**PROBLEM**. Each line with the word "curriculum" must appear in the answer, copied from the records.
════════════════════
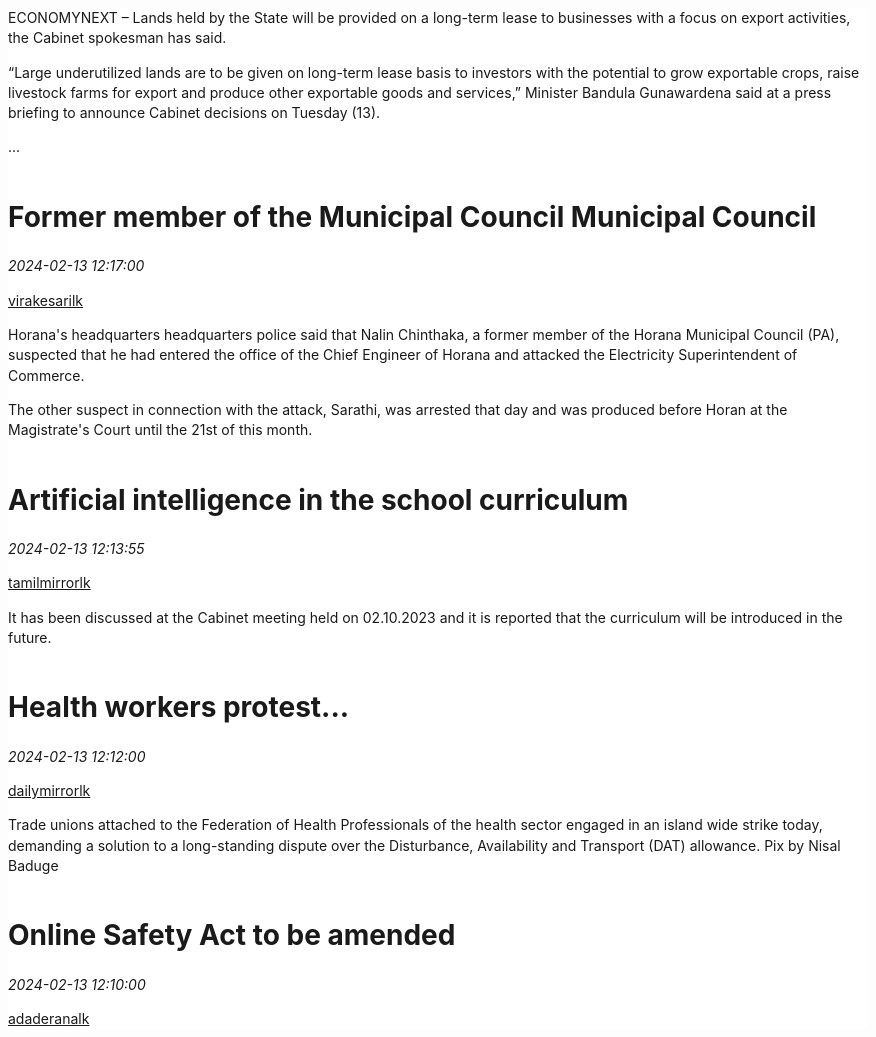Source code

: ECONOMYNEXT – Lands held by the State will be provided on a long-term lease to businesses with a focus on export activities, the Cabinet spokesman has said.

“Large underutilized lands are to be given on long-term lease basis to investors with the potential to grow exportable crops, raise livestock farms for export and produce other exportable goods and services,” Minister Bandula Gunawardena said at a press briefing to announce Cabinet decisions on Tuesday (13).

...



# Former member of the Municipal Council Municipal Council

*2024-02-13 12:17:00*

[virakesarilk](https://www.virakesari.lk/article/176265)

Horana's headquarters headquarters police said that Nalin Chinthaka, a former member of the Horana Municipal Council (PA), suspected that he had entered the office of the Chief Engineer of Horana and attacked the Electricity Superintendent of Commerce.

The other suspect in connection with the attack, Sarathi, was arrested that day and was produced before Horan at the Magistrate's Court until the 21st of this month.



# Artificial intelligence in the school curriculum

*2024-02-13 12:13:55*

[tamilmirrorlk](https://www.tamilmirror.lk/செய்திகள்/பாடசாலை-பாடத்திட்டத்தில்-செயற்கை-நுண்ணறிவு/175-333127)

It has been discussed at the Cabinet meeting held on 02.10.2023 and it is reported that the curriculum will be introduced in the future.



# Health workers protest...

*2024-02-13 12:12:00*

[dailymirrorlk](https://www.dailymirror.lk/caption-story/Health-workers-protest/110-276918)

Trade unions attached to the Federation of Health Professionals of the health sector engaged in an island wide strike today, demanding a solution to a long-standing dispute over the Disturbance, Availability and Transport (DAT) allowance. Pix by Nisal Baduge



# Online Safety Act to be amended

*2024-02-13 12:10:00*

[adaderanalk](https://www.adaderana.lk/news/97221/online-safety-act-to-be-amended)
════════════════════
**WRITTEN RESPONSE**.
# Artificial intelligence in the school curriculum
It has been discussed at the Cabinet meeting held on 02.10.2023 and it is reported that the curriculum will be introduced in the future.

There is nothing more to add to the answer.